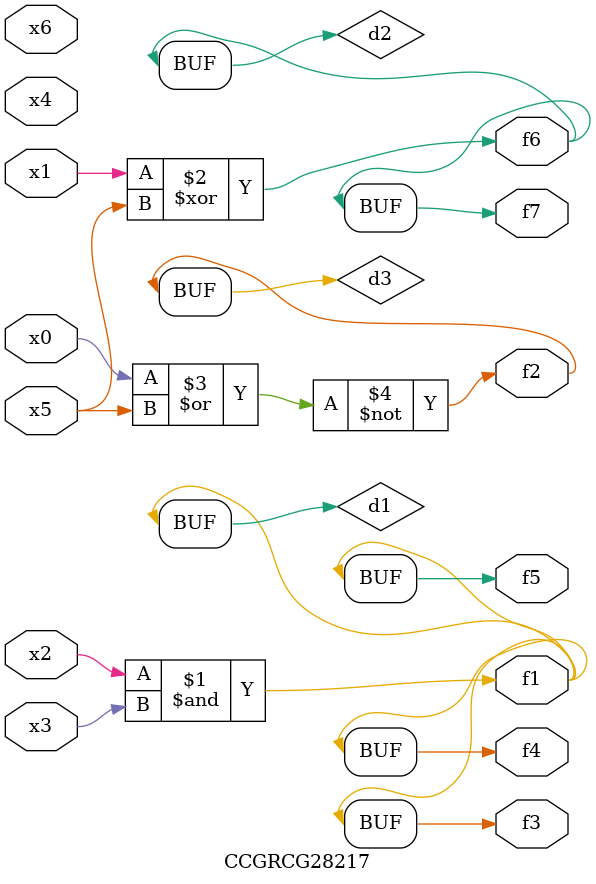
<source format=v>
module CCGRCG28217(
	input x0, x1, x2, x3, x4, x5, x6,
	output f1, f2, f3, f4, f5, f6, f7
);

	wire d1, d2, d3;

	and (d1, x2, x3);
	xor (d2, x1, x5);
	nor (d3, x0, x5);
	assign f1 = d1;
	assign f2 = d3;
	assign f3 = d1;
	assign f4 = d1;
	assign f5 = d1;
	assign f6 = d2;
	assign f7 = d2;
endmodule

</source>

==

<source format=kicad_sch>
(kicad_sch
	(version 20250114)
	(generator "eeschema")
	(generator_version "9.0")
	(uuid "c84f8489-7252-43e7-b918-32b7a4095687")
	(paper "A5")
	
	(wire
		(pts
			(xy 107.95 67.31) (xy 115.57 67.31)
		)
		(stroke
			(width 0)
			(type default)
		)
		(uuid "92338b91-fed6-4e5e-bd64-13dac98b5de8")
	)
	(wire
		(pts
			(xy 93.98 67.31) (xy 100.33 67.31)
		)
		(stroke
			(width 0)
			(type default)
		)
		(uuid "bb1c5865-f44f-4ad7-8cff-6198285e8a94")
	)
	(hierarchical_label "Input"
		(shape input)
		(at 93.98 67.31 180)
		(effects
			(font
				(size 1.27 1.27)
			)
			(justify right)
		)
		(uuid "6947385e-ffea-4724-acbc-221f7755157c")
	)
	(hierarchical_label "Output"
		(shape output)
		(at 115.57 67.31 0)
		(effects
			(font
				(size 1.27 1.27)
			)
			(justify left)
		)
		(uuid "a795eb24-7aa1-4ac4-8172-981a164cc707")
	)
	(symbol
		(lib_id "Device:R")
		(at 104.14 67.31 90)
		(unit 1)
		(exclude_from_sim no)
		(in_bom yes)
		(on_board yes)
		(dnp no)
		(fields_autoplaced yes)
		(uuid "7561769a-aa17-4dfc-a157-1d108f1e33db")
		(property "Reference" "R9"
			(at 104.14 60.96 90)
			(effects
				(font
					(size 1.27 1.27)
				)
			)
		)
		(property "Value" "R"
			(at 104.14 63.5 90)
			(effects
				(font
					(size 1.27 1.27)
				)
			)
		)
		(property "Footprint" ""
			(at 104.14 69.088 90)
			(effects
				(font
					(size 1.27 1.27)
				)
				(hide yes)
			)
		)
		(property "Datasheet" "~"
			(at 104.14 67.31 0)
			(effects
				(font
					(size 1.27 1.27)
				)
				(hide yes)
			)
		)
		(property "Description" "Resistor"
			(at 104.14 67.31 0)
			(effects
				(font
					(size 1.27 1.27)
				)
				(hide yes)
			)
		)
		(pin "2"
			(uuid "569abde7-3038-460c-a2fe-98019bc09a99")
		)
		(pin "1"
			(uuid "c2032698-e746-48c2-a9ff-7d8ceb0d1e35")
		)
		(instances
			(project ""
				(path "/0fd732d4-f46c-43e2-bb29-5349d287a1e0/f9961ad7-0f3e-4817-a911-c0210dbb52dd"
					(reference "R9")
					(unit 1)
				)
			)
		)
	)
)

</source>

Directions | Pick out every line of the listing containing the word "uuid", and show those lines.

Result |
	(uuid "c84f8489-7252-43e7-b918-32b7a4095687")
		(uuid "92338b91-fed6-4e5e-bd64-13dac98b5de8")
		(uuid "bb1c5865-f44f-4ad7-8cff-6198285e8a94")
		(uuid "6947385e-ffea-4724-acbc-221f7755157c")
		(uuid "a795eb24-7aa1-4ac4-8172-981a164cc707")
		(uuid "7561769a-aa17-4dfc-a157-1d108f1e33db")
			(uuid "569abde7-3038-460c-a2fe-98019bc09a99")
			(uuid "c2032698-e746-48c2-a9ff-7d8ceb0d1e35")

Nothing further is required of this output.